■ **Problem details**:
Can you convert the entries, starting at the line containing "Which category has" and ending at the last line of the entries, into a Markdown table with the columns Row and Line, leaving out blank lines?

----

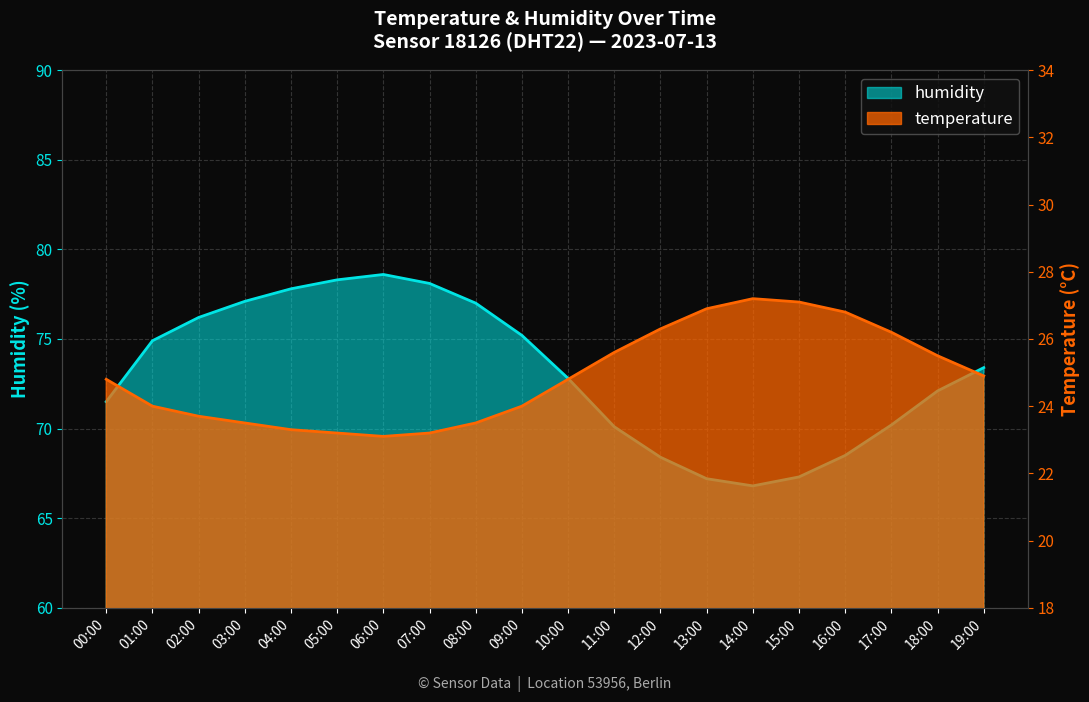

What is the label of the 7th point from the right?

13:00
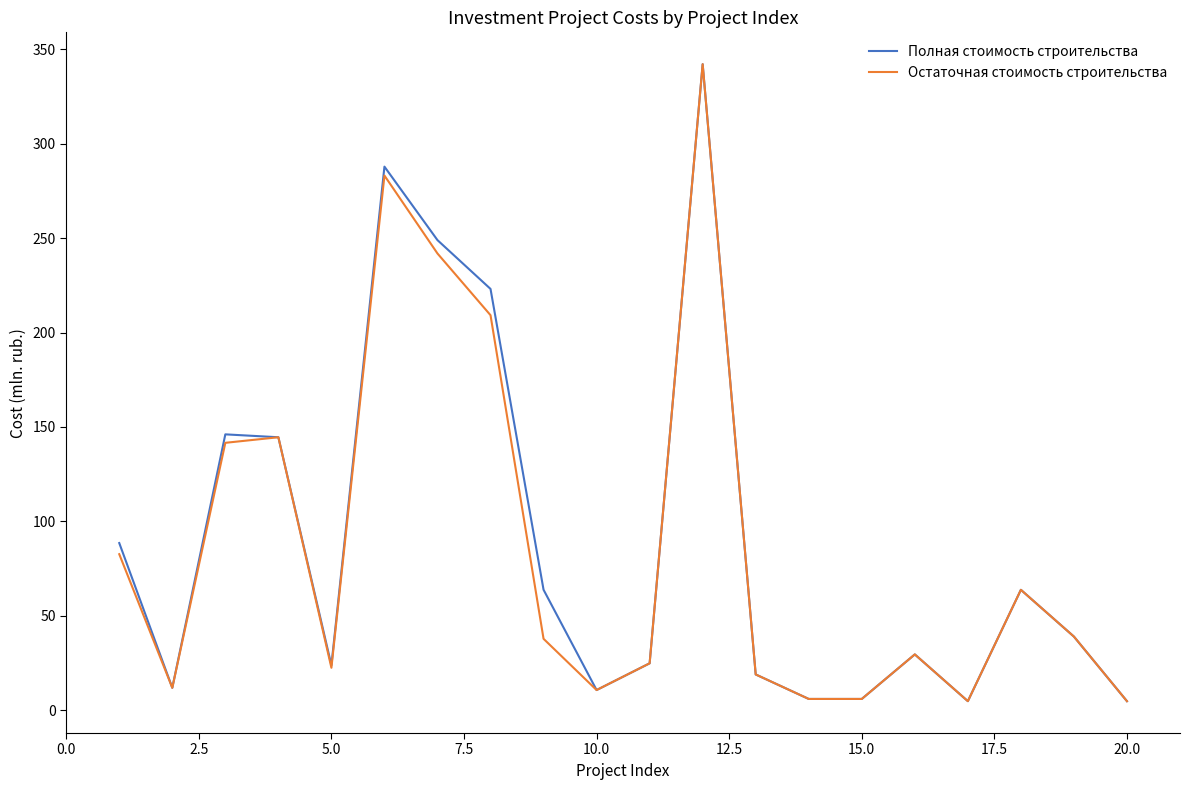

What is the maximum value for Остаточная стоимость строительства?

342.2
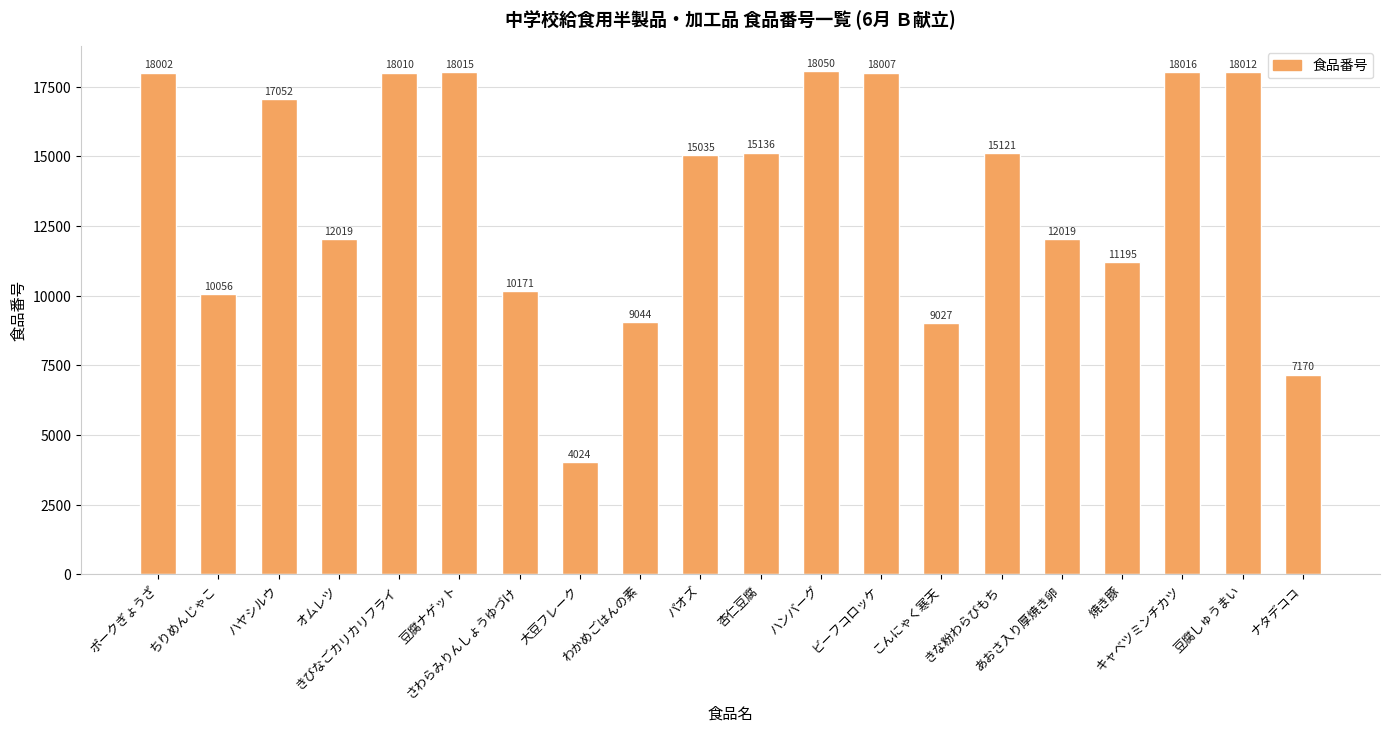

What is the sum of all values?

273181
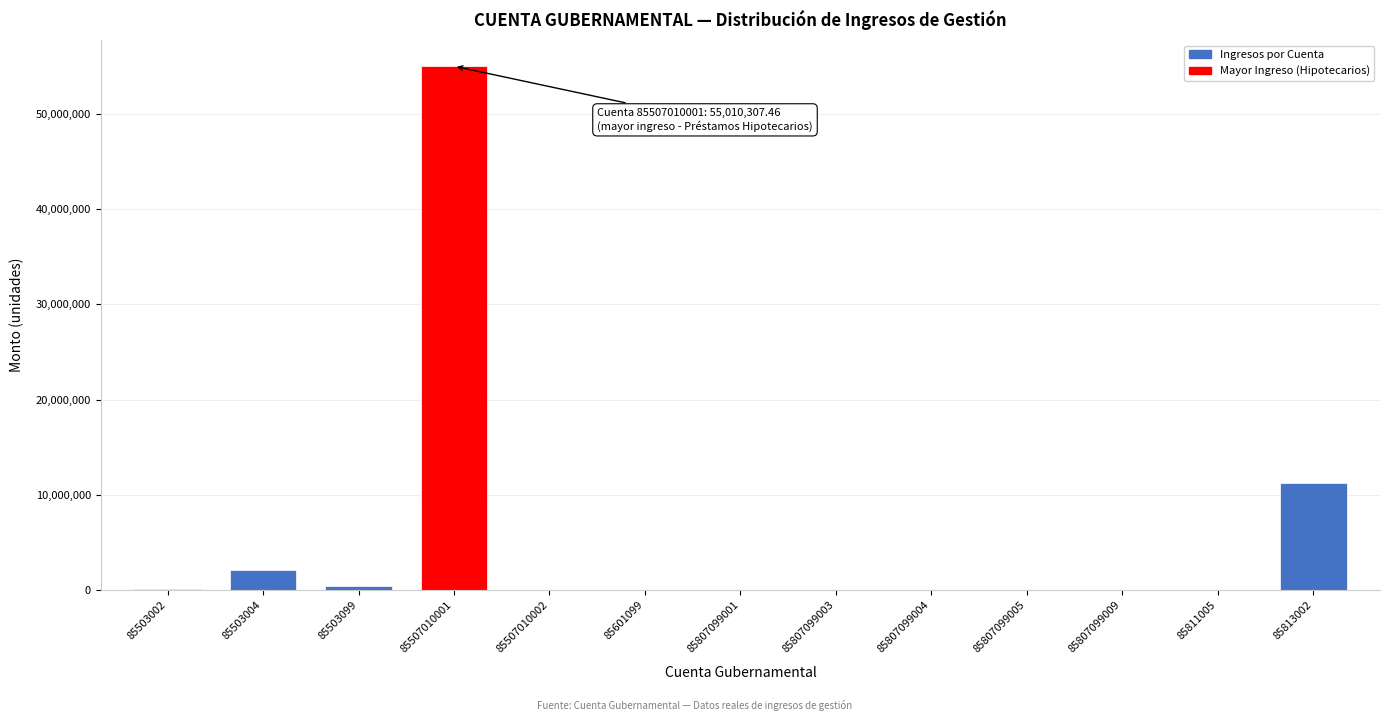

Which category has the highest value across all series?

85507010001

----

■ **Solution for this problem**:
| Row | Line |
|---|---|
| 1 | Which category has the highest value across all series? |
| 2 | 85507010001 |